The ratio of NS:water used for protein precipitation in our experiments was higher than previously reported. To validate the published observations on PLGA nanoprecipitation in our setup, the effects of PLGA concentration, surfactants, and organic:aqueous phase ratio were investigated without the protein particle suspension. The surfactants in the water phase were supposed to stabilize the particles during the nucleation and growth process and were necessary for obtaining stable sub 200 nm particles [9]. In agreement with Lebouille et al., the PLGA particles aggregated into bigger microparticles upon the addition to water if surfactants were not used (see Figure 3A). Another factor that may affect PLGA precipitation was the ratio of the organic to aqueous phase. The organic phase needed to be precipitated in an excess of water; however, larger excess would lead to a lower final concentration of particles, potentially requiring large volumes or up-concentration to be effective in vivo. In our case, a decrease in water phase ratio from 1:39 to 1:9 did not notably affect the particle size or size distribution (see Figure 3B). Therefore, in our setup a 1:9 ratio already provided enough excess volume for successful precipitation leading to higher particle concentrations. Finally, we also tested the influence of PLGA concentration on particle size. As shown in Figure 3C, PLGA particle size decreased from 181.3 ± 0.34 nm to 80.5 ± 0.75 nm with a decreasing PLGA concentration from 13.4 mg/mL to 3.3 mg/mL, respectively. Our results suggested that the final particle size could be controlled by adjusting the PLGA concentration. However, the addition of protein particles inside this PLGA mixture might influence the precipitation outcome. Amylase encapsulation inside PLGA is discussed in the following section.

3.3. Encapuslation

Finally, for practical applications, therapeutical proteins should be encapsulated for drug delivery and on-target release. As a proof-of-concept, amylase was encapsulated inside PLGA nanoparticles using the optimized conditions discussed in the previous sections. First, amylase was precipitated with ACN to form protein nanoparticles (133.7 ± 4.2 nm). Then 10 mg/mL PLGA (final concentration) was added to the suspension, and the whole solution was precipitated in 1% F68 solution. As shown in Figure 4A, 147.7 ± 4.3 nm nanoparticles were formed. In this case, only a small (~14 nm) increase in particle size was detected, suggesting that only a small polymer shell was formed. This may be beneficial for a faster protein release. On the other hand, as seen in Figure 4B, only a small amount, 24 ± 11.2%, of amylase was encapsulated or adsorbed onto the PLGA nanoparticles.
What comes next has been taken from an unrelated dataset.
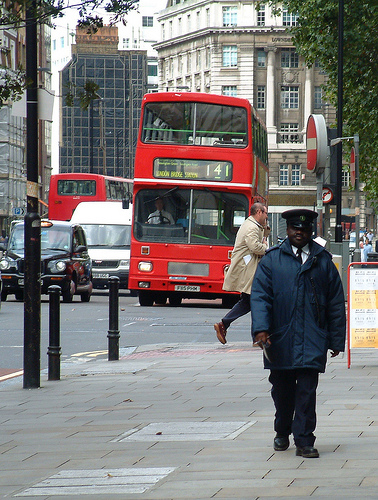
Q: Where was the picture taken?
A: In a city.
Morales et al. also observed a low EE (~30%) of alpha-chemotrypsin [10]. They improved the EE by lowering the initial protein concentration, i.e., effectively decreasing the size of the protein nanoparticles. This effect of the initial protein particle size on the EE will be investigated in our further experiments. Moreover, the influence of the PLGA polymer shell on the release properties of such nanoparticles will also be studied.

4. Conclusions

In this work, we studied the influence of various process parameters on nanoprecipitation and encapsulation of proteins. We investigated the influence of several solvents and the addition speed on nanoprecipitation of proteins and showed that slow addition (0.5 mL/min) of acetonitrile was a reproducible method to obtain small (<200 nm) protein nanoparticles. We also found the optimum non-solvent:water ratio, 5.5:1, needed for an effective two-step nanoprecipitation with PLGA. Finally, we successfully precipitated amylase without losing its activity and encapsulated amylase nanoparticles in PLGA. Overall, our work validated the feasibility of larger protein precipitation, which is an important step toward nanoprecipitation of immunotherapeutics.